[Excerpts from a dataset]
● ● ● ● ● ● ●

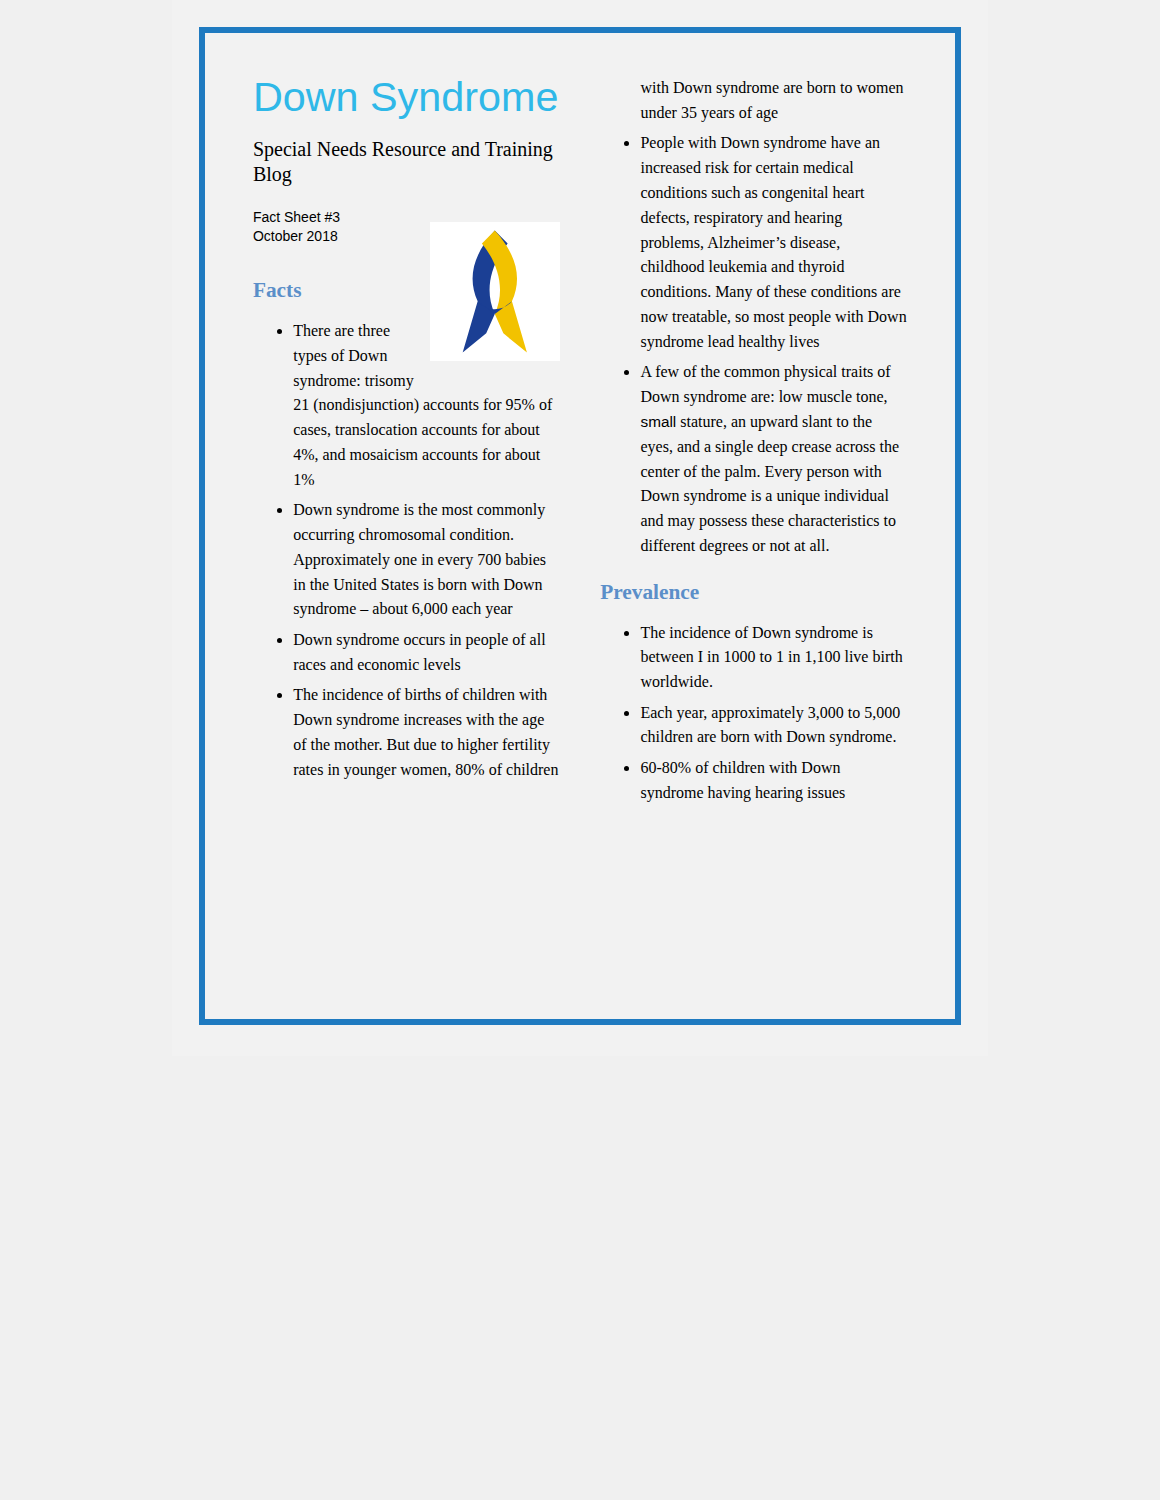Down Syndrome
Special Needs Resource and Training Blog
Fact Sheet #3
October 2018
Blue and yellow awareness ribbon
Facts
There are three types of Down syndrome: trisomy 21 (nondisjunction) accounts for 95% of cases, translocation accounts for about 4%, and mosaicism accounts for about 1%
Down syndrome is the most commonly occurring chromosomal condition. Approximately one in every 700 babies in the United States is born with Down syndrome – about 6,000 each year
Down syndrome occurs in people of all races and economic levels
The incidence of births of children with Down syndrome increases with the age of the mother. But due to higher fertility rates in younger women, 80% of children with Down syndrome are born to women under 35 years of age
People with Down syndrome have an increased risk for certain medical conditions such as congenital heart defects, respiratory and hearing problems, Alzheimer’s disease, childhood leukemia and thyroid conditions. Many of these conditions are now treatable, so most people with Down syndrome lead healthy lives
A few of the common physical traits of Down syndrome are: low muscle tone, small stature, an upward slant to the eyes, and a single deep crease across the center of the palm. Every person with Down syndrome is a unique individual and may possess these characteristics to different degrees or not at all.
Prevalence
The incidence of Down syndrome is between I in 1000 to 1 in 1,100 live birth worldwide.
Each year, approximately 3,000 to 5,000 children are born with Down syndrome.
60-80% of children with Down syndrome having hearing issues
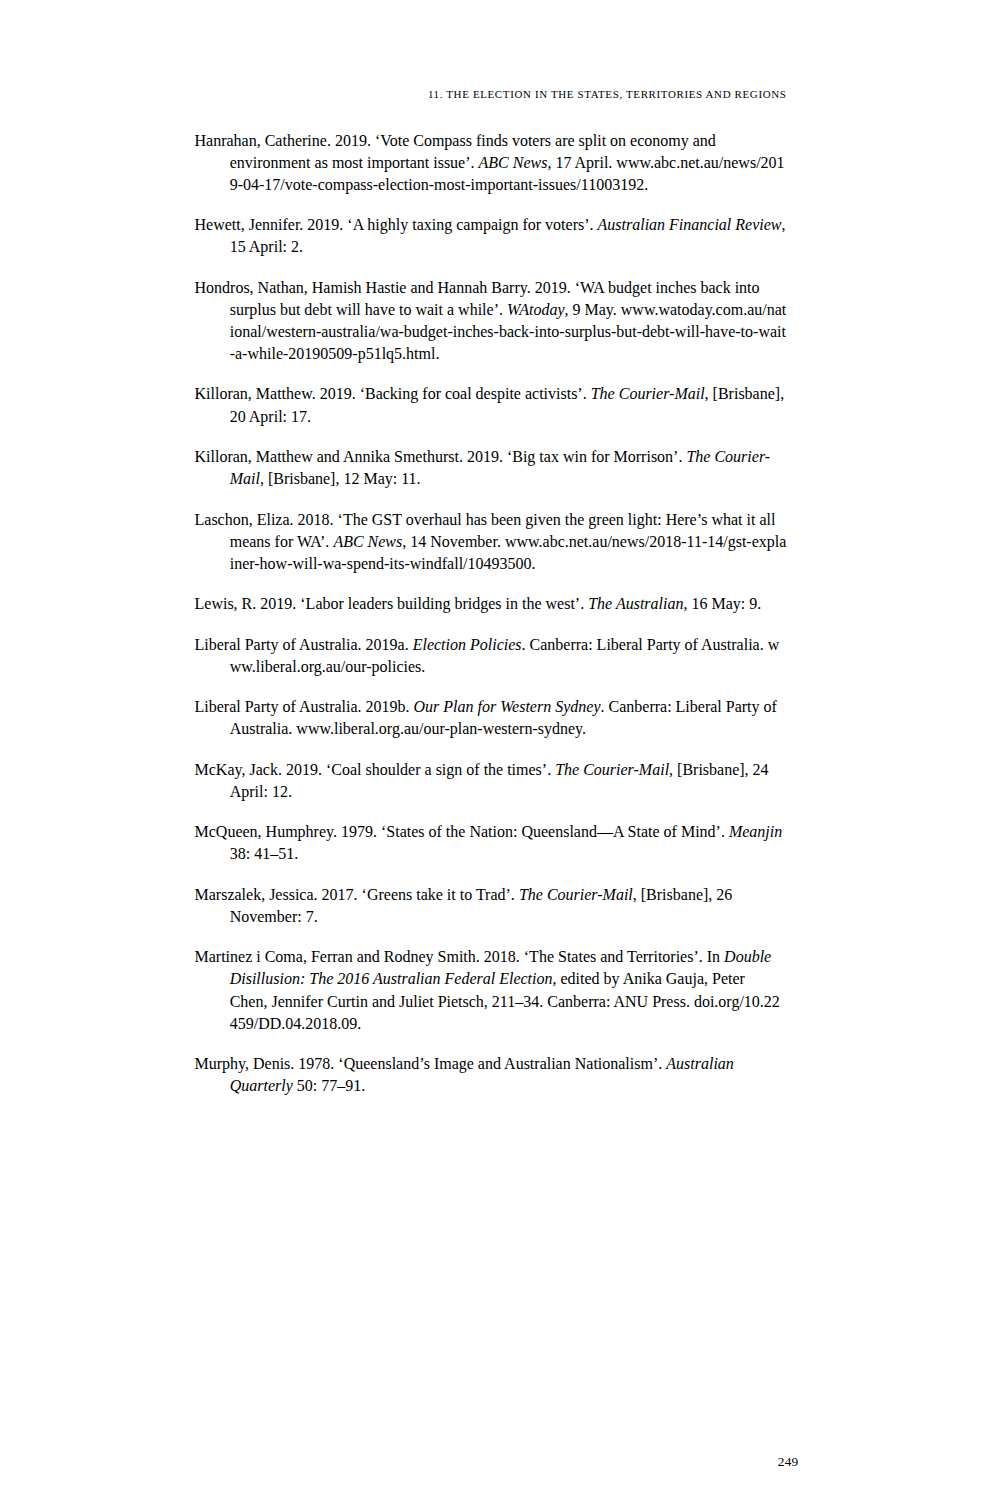11. The Election in the States, Territories and Regions
Hanrahan, Catherine. 2019. ‘Vote Compass finds voters are split on economy and environment as most important issue’. ABC News, 17 April. www.abc.net.au/news/2019-04-17/vote-compass-election-most-important-issues/11003192.
Hewett, Jennifer. 2019. ‘A highly taxing campaign for voters’. Australian Financial Review, 15 April: 2.
Hondros, Nathan, Hamish Hastie and Hannah Barry. 2019. ‘WA budget inches back into surplus but debt will have to wait a while’. WAtoday, 9 May. www.watoday.com.au/national/western-australia/wa-budget-inches-back-into-surplus-but-debt-will-have-to-wait-a-while-20190509-p51lq5.html.
Killoran, Matthew. 2019. ‘Backing for coal despite activists’. The Courier-Mail, [Brisbane], 20 April: 17.
Killoran, Matthew and Annika Smethurst. 2019. ‘Big tax win for Morrison’. The Courier-Mail, [Brisbane], 12 May: 11.
Laschon, Eliza. 2018. ‘The GST overhaul has been given the green light: Here’s what it all means for WA’. ABC News, 14 November. www.abc.net.au/news/2018-11-14/gst-explainer-how-will-wa-spend-its-windfall/10493500.
Lewis, R. 2019. ‘Labor leaders building bridges in the west’. The Australian, 16 May: 9.
Liberal Party of Australia. 2019a. Election Policies. Canberra: Liberal Party of Australia. www.liberal.org.au/our-policies.
Liberal Party of Australia. 2019b. Our Plan for Western Sydney. Canberra: Liberal Party of Australia. www.liberal.org.au/our-plan-western-sydney.
McKay, Jack. 2019. ‘Coal shoulder a sign of the times’. The Courier-Mail, [Brisbane], 24 April: 12.
McQueen, Humphrey. 1979. ‘States of the Nation: Queensland—A State of Mind’. Meanjin 38: 41–51.
Marszalek, Jessica. 2017. ‘Greens take it to Trad’. The Courier-Mail, [Brisbane], 26 November: 7.
Martinez i Coma, Ferran and Rodney Smith. 2018. ‘The States and Territories’. In Double Disillusion: The 2016 Australian Federal Election, edited by Anika Gauja, Peter Chen, Jennifer Curtin and Juliet Pietsch, 211–34. Canberra: ANU Press. doi.org/10.22459/DD.04.2018.09.
Murphy, Denis. 1978. ‘Queensland’s Image and Australian Nationalism’. Australian Quarterly 50: 77–91.
249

● ● ● ● ● ● ●

● **Work order**
Check the data for the word "Liberal" and pull out the lines that have it.

● **Solution**
Liberal Party of Australia. 2019a. Election Policies. Canberra: Liberal Party of Australia. www.liberal.org.au/our-policies.
Liberal Party of Australia. 2019b. Our Plan for Western Sydney. Canberra: Liberal Party of Australia. www.liberal.org.au/our-plan-western-sydney.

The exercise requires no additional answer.